Although conventional antibodies are still dominating in classic antibody realms, such as proteomics, Western blot, and immunofluorescence techniques, recombinant formats enable completely novel types of applications in structural biology, living cells, and synthetic biology. The possibility to genetically combine their target affinity with biological executor functions will be of interest not only for cell biology but also for future therapies. Here, the concomitant development of cellular delivery strategies will be crucial to enable direct uptake of functional binders in living cells. In addition, with gene therapy finally realizing its decades-old promises, recombinant binders will increasingly become important as shown for innovations such as chimeric antigen receptors to fight cancers (Kochenderfer et al., 2010).
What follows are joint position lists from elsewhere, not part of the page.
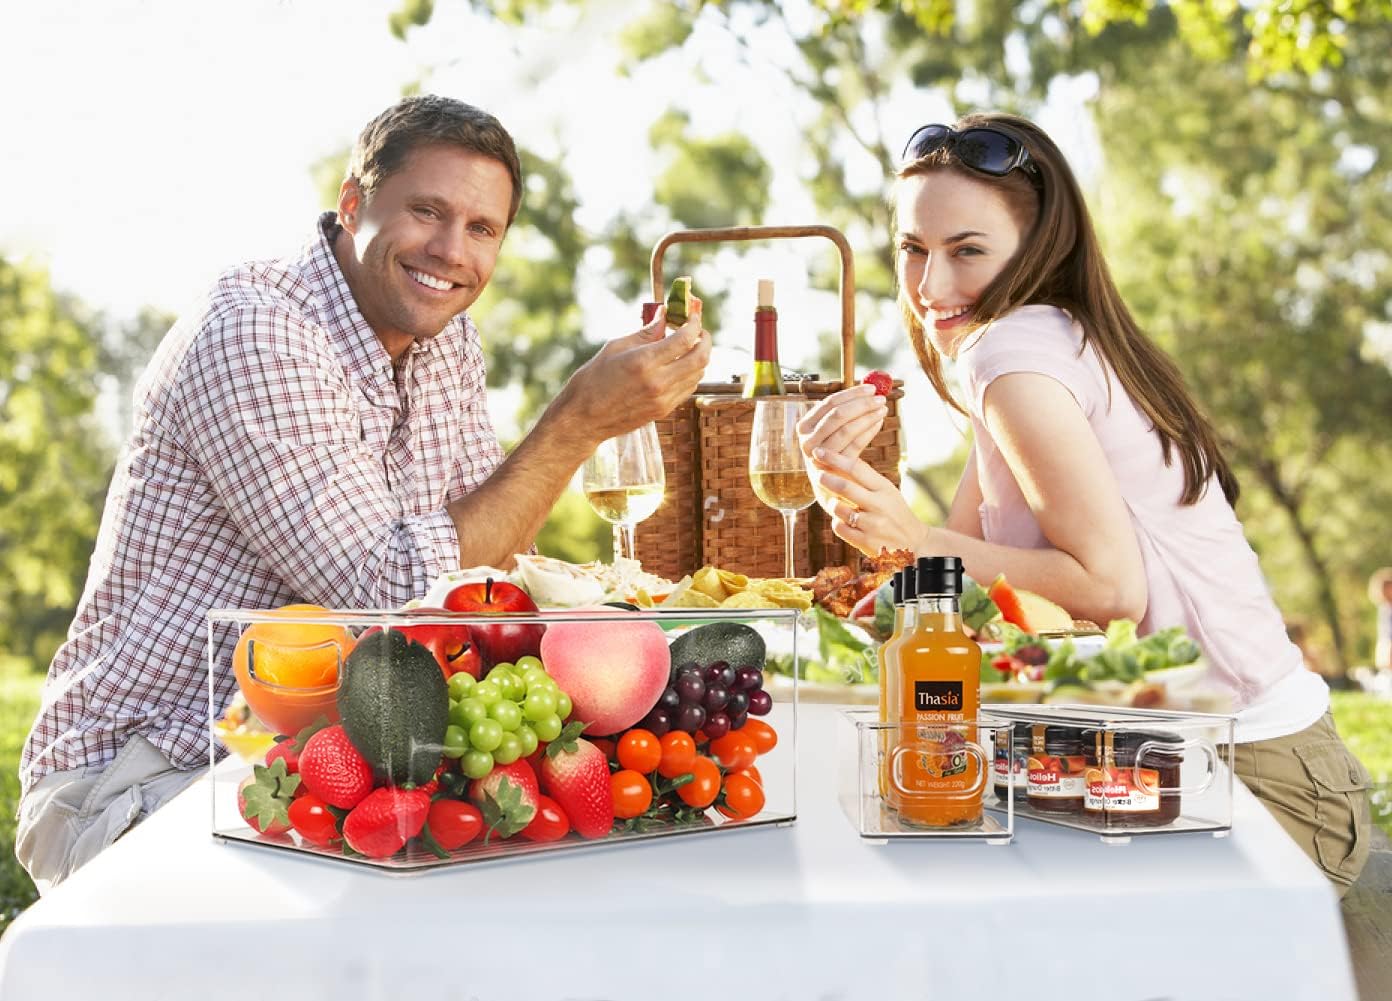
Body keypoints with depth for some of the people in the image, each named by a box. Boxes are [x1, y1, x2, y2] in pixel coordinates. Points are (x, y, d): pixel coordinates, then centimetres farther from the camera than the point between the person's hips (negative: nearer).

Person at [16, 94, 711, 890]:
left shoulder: (447, 338, 6)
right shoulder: (251, 338, -21)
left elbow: (482, 558, 7)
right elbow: (397, 592, -26)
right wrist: (579, 422, -25)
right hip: (139, 786, -7)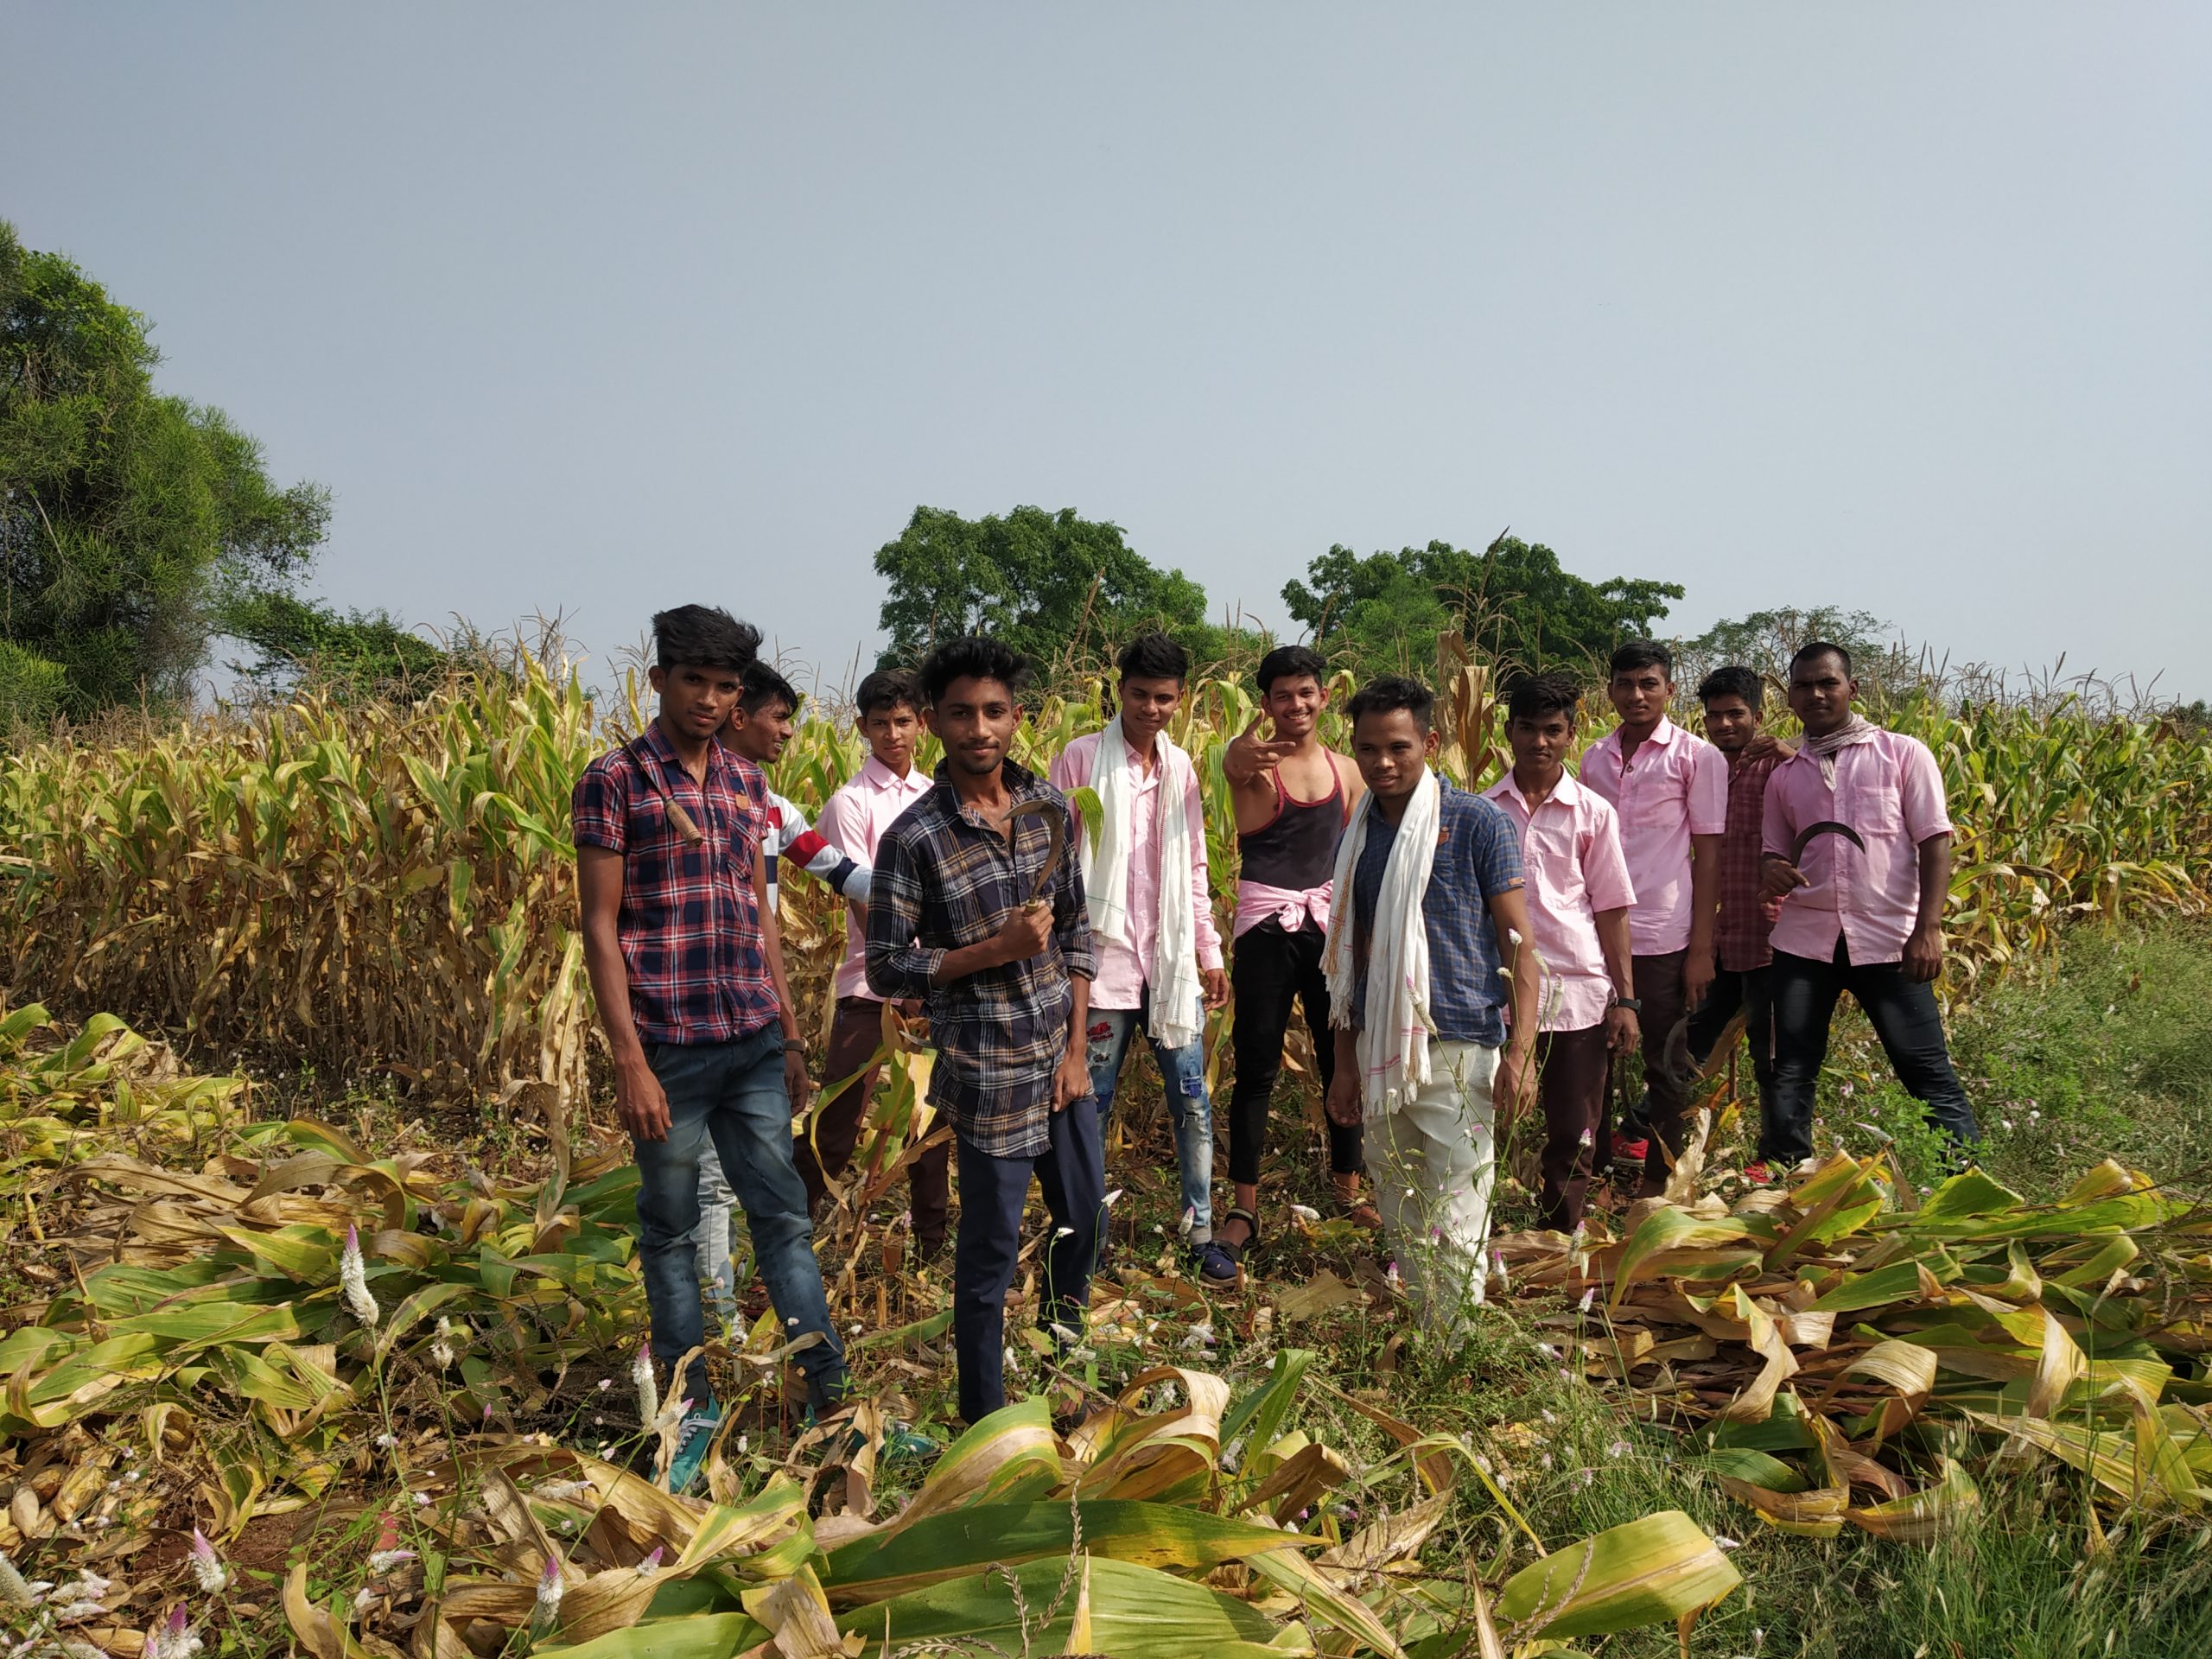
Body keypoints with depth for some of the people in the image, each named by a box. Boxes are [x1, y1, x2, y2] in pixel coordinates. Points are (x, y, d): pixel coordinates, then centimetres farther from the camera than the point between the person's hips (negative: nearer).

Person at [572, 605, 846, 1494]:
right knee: (670, 1227, 10)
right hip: (667, 1046, -5)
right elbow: (599, 926, -10)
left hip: (753, 1043, 5)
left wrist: (791, 1035, 14)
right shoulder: (613, 781, -8)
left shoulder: (746, 781, 9)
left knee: (784, 1216, 10)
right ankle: (689, 1405, 25)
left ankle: (831, 1395, 19)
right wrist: (629, 1062, -15)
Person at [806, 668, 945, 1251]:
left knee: (933, 1114, 14)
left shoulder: (936, 797, 9)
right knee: (838, 1119, -3)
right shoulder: (852, 801, -7)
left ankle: (932, 1241, 27)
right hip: (873, 984, -5)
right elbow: (863, 900, -13)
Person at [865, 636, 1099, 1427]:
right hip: (987, 1072, -6)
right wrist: (995, 950, -19)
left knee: (1085, 1219, 20)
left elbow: (1077, 931, 7)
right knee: (990, 1250, 5)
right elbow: (884, 968, -10)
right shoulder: (914, 837, -14)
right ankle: (983, 1419, 24)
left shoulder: (1051, 808, 1)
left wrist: (1077, 1049, 2)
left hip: (1061, 1057, 6)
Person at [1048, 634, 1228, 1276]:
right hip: (1103, 959, -4)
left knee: (1192, 1100, 7)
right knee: (1090, 1104, 5)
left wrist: (1209, 952, 12)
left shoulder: (1181, 768, 10)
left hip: (1171, 962, 4)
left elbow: (1194, 869, 14)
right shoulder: (1080, 758, -4)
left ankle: (1200, 1230, 19)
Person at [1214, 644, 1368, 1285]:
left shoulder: (1346, 770, 6)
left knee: (1342, 1059, 12)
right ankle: (1243, 1210, 11)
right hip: (1265, 923, -4)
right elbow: (1234, 760, -32)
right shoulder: (1250, 763, -6)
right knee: (1257, 1069, 1)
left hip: (1329, 922, 4)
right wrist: (1249, 756, -56)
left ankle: (1348, 1187, 31)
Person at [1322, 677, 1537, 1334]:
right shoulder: (1358, 836, 9)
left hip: (1457, 1046, -5)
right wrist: (1344, 1064, 12)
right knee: (1400, 1219, 13)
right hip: (1380, 1049, 5)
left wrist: (1520, 1047, -14)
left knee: (1456, 1220, -4)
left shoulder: (1476, 822, -5)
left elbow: (1516, 935, -5)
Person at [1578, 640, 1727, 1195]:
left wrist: (1702, 949, -7)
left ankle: (1659, 1188, 17)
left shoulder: (1697, 757, -1)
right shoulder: (1595, 757, 10)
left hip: (1663, 939, -3)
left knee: (1664, 1067, 5)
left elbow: (1709, 855, -2)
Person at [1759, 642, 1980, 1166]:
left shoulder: (1903, 753, 2)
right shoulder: (1784, 776, 12)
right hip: (1804, 938, 3)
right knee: (1791, 1071, 7)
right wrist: (1773, 873, -7)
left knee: (1927, 1071, -1)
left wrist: (1928, 928, -13)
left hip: (1889, 940, -3)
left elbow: (1935, 842, -3)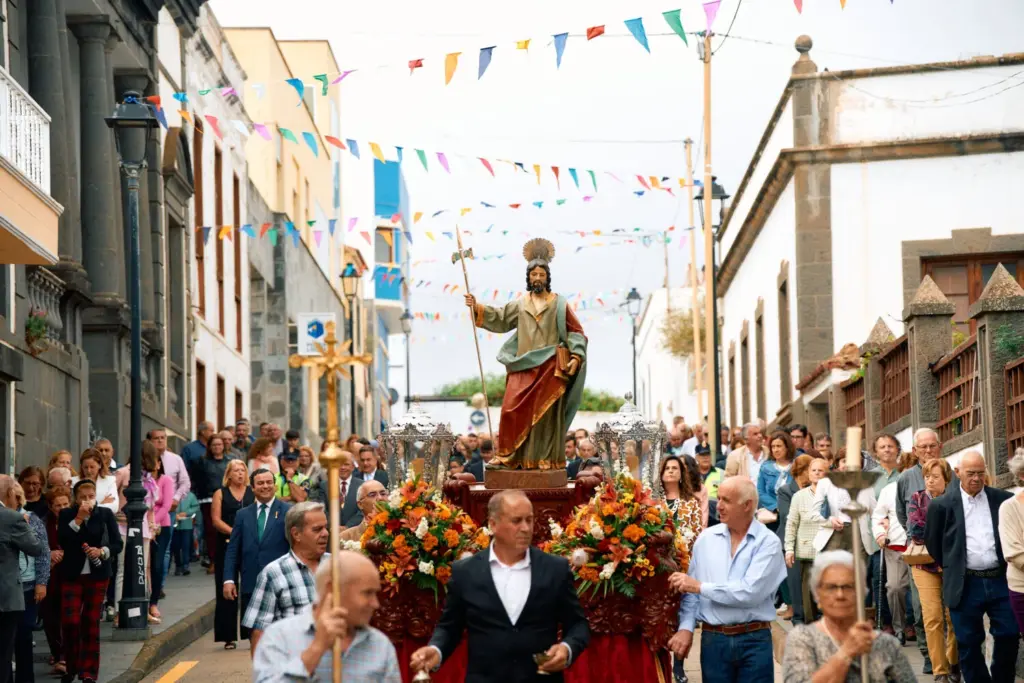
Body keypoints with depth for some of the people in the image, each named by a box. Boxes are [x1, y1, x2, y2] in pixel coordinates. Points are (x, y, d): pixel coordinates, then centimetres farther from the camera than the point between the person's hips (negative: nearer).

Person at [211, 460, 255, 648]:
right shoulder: (220, 494, 7)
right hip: (226, 546, 0)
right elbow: (216, 520, -2)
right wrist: (234, 532, -15)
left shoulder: (253, 493, 9)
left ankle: (252, 632, 0)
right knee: (227, 591, 0)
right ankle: (228, 636, 5)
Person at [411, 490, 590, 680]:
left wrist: (567, 648, -15)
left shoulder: (556, 569, 2)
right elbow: (449, 627, 8)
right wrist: (435, 651, -13)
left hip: (542, 678, 1)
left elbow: (577, 623, 6)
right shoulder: (465, 572, 2)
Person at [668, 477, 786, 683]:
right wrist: (686, 627, -8)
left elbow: (750, 592, -17)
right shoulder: (706, 539, 7)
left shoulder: (768, 542, -5)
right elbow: (690, 589, 7)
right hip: (713, 640, 3)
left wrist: (701, 587, -13)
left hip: (754, 641, -3)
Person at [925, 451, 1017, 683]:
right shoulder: (942, 505, 0)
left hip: (1000, 580, 1)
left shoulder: (1003, 500, 3)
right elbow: (932, 542, 10)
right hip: (965, 585, -1)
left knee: (1009, 636, 1)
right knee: (969, 643, 4)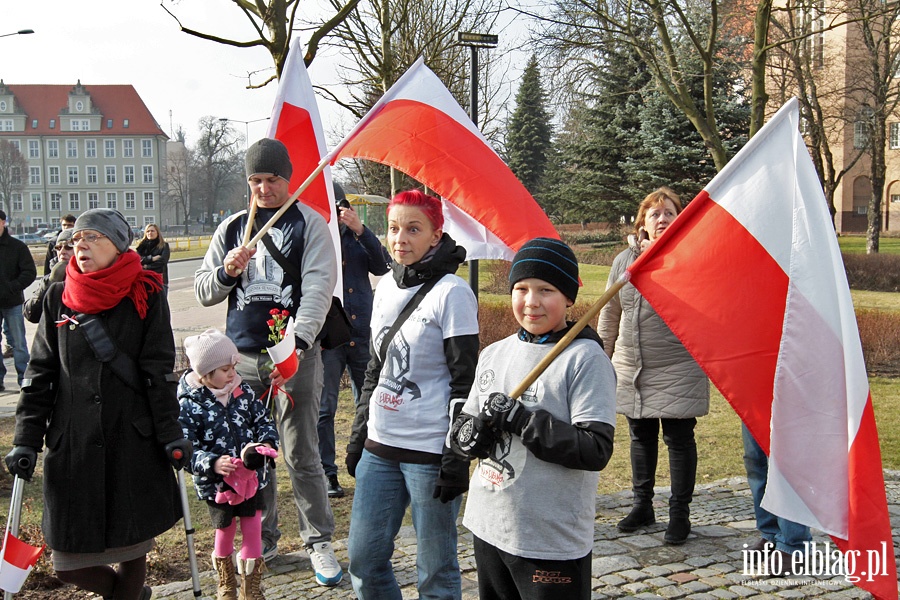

Once binders are understood as recombinant genetic tools that can be custom tailored and combined with any existing functionality, the possibilities seem unlimited, for research as well as therapy.
This work was supported by the Center for Nanoscience, Nanosystems Initiative Munich, and the Deutsche Forschungsgemeinschaft (SPP 1623 CA 198/8-1 and HE 721/13-1). S. Muyldermans received support from AFFINOMICS (Protein Binders for Characterization of Human Proteome Function: Generation, Validation, Application), Seventh Framework program (contract number 241481).
The authors are co-inventors on several patents in the field of recombinant binder technologies.